SUPPLIED TEXT:
□ □ □ □
COVID-19 taught us to be brave.

Post COVID-19 we are seeing a great many organisations pivot their business models, operational delivery models as the future of the workforce, working practices, skills and customer expectations evolve at a never before seen pace. We have been talking about this internally - what it means for our working practices, our sense of culture, our alignment and responsiveness to clients. In the session today there were a couple of other points made.

  1. The move to Cloud has enabled organisations to leverage modern 'infrastructure' and is the first step in achieving the benefits of hyperautomation.
  2. We know we can move quickly. The accelerated nature of many programs was driven by necessity - we had to use a 'number 8 wire' Kiwi mentality and focus on getting things done. For many that meant executing their collaboration and content strategies an awful lot earlier than expected.
  3. We work anywhere, anytime, and need the tools to enable and support that - not legacy systems that hold us back because we need to be 'in the office, find the piece of paper'.
□ □ □ □
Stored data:
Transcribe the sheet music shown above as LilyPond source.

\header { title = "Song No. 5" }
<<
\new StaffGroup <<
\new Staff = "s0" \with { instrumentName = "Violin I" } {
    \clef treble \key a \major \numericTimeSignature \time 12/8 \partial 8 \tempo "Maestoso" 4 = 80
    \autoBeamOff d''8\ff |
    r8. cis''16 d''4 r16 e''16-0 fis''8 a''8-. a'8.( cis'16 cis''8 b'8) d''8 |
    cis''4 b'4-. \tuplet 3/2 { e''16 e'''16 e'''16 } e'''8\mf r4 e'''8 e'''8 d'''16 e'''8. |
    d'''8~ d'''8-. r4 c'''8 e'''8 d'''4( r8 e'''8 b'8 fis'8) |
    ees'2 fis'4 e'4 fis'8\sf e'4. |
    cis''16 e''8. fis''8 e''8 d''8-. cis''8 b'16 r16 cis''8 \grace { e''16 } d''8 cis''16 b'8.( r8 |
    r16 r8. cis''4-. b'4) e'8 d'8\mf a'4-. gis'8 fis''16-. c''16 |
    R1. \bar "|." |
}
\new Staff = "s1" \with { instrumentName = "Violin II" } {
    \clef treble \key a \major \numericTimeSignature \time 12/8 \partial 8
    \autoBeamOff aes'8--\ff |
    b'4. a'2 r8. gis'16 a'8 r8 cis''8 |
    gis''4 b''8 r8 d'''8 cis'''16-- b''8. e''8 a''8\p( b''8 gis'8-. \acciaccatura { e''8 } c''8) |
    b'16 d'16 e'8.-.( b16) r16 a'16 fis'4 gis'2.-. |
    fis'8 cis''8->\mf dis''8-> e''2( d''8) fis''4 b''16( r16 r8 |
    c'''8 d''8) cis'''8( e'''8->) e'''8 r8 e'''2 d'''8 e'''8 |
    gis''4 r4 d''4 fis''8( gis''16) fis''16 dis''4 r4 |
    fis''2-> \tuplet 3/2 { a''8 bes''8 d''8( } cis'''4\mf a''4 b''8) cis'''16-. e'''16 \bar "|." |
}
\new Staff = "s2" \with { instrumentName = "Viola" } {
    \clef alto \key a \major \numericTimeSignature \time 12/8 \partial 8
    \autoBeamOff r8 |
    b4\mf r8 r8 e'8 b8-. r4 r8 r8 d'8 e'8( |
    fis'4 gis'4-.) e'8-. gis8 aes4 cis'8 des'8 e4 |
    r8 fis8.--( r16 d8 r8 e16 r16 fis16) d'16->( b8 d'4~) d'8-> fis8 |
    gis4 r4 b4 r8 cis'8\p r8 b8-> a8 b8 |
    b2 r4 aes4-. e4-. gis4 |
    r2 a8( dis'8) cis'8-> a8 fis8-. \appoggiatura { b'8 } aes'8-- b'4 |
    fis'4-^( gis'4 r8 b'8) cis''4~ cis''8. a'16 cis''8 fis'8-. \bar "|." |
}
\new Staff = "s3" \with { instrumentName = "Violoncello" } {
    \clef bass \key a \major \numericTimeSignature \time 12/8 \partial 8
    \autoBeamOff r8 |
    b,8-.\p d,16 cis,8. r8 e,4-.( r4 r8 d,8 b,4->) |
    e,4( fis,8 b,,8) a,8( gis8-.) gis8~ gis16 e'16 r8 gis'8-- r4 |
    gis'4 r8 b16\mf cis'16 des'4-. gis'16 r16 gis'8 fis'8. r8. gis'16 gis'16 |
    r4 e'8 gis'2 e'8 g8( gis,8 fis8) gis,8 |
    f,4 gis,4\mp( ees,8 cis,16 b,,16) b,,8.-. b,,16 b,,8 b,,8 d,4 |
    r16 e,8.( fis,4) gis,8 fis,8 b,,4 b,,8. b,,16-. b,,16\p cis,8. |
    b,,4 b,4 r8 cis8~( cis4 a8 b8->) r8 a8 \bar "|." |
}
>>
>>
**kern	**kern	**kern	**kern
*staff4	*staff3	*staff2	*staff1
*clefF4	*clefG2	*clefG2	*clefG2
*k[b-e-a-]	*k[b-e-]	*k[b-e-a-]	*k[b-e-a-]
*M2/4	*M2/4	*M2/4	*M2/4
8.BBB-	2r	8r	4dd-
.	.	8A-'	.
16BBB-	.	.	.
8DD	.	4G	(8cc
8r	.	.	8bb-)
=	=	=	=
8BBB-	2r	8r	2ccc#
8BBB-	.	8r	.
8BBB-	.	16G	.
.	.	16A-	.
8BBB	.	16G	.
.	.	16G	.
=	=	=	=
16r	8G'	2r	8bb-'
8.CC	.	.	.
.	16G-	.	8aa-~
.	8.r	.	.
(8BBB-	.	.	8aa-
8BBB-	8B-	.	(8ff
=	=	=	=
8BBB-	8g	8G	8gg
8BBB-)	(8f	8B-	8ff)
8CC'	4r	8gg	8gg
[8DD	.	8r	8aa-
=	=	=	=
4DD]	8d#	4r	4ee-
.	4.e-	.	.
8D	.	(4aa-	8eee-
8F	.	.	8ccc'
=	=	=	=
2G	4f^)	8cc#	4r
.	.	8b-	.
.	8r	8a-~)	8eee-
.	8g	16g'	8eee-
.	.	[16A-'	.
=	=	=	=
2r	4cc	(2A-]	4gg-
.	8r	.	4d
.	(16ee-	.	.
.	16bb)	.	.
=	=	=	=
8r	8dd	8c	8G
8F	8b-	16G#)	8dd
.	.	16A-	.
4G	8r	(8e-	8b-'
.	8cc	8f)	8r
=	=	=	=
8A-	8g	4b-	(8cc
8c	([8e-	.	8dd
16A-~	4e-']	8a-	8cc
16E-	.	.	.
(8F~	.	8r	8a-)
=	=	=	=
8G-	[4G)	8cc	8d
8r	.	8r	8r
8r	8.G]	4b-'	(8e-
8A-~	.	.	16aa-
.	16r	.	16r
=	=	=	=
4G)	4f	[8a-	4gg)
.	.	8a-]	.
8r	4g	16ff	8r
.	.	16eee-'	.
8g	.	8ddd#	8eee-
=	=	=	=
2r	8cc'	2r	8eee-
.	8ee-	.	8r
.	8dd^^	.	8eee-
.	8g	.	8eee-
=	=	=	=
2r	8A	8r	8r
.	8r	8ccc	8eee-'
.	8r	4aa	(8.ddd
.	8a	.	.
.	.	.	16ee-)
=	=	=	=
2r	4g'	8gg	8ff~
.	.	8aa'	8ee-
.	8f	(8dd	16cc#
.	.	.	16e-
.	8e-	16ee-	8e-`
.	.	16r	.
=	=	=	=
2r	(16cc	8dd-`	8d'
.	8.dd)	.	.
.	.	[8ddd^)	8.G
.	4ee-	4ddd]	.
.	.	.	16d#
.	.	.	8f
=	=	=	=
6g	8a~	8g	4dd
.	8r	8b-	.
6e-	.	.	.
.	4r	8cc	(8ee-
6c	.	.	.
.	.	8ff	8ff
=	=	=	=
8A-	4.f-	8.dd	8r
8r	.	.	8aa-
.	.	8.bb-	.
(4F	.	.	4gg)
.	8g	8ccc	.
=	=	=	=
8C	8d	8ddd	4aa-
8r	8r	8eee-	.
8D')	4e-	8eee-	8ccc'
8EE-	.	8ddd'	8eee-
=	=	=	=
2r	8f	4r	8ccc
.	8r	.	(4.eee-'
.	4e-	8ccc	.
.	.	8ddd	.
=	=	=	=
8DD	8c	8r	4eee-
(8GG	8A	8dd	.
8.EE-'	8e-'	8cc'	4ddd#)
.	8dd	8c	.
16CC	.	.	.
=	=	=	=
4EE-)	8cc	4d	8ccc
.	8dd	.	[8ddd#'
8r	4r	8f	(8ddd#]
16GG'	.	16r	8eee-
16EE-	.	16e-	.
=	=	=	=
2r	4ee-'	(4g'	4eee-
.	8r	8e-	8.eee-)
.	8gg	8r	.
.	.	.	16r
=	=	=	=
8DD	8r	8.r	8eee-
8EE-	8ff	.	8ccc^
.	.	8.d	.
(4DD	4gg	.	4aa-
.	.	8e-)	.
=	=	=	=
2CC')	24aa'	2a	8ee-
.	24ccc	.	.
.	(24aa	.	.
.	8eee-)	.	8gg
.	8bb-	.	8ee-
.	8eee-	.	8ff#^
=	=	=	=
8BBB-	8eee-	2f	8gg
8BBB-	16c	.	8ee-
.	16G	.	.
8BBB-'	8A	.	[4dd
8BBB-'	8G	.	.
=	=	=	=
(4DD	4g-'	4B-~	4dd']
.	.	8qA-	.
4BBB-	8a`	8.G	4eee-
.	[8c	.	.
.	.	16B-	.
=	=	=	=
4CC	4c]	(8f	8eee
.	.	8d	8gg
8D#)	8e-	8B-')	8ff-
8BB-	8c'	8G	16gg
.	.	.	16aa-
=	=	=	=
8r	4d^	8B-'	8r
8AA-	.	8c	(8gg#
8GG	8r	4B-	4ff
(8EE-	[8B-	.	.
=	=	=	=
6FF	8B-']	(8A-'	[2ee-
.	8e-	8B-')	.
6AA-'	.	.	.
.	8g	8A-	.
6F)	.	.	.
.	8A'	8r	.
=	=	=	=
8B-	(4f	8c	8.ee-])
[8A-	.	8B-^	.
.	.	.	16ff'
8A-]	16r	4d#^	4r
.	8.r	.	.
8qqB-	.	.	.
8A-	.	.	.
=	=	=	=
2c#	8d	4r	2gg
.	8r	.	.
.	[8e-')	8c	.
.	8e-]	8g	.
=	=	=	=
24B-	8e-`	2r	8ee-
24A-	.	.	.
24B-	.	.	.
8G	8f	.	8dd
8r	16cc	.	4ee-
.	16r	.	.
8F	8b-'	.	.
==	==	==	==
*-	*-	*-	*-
□ □ □ □
TASK STATEMENT: Quote the passage on post-COVID working, starting at the words "COVID-19 taught us" and ending after the words "benefits of hyperautomation.".

ANSWER SPACE:
COVID-19 taught us to be brave.

Post COVID-19 we are seeing a great many organisations pivot their business models, operational delivery models as the future of the workforce, working practices, skills and customer expectations evolve at a never before seen pace. We have been talking about this internally - what it means for our working practices, our sense of culture, our alignment and responsiveness to clients. In the session today there were a couple of other points made.

  1. The move to Cloud has enabled organisations to leverage modern 'infrastructure' and is the first step in achieving the benefits of hyperautomation.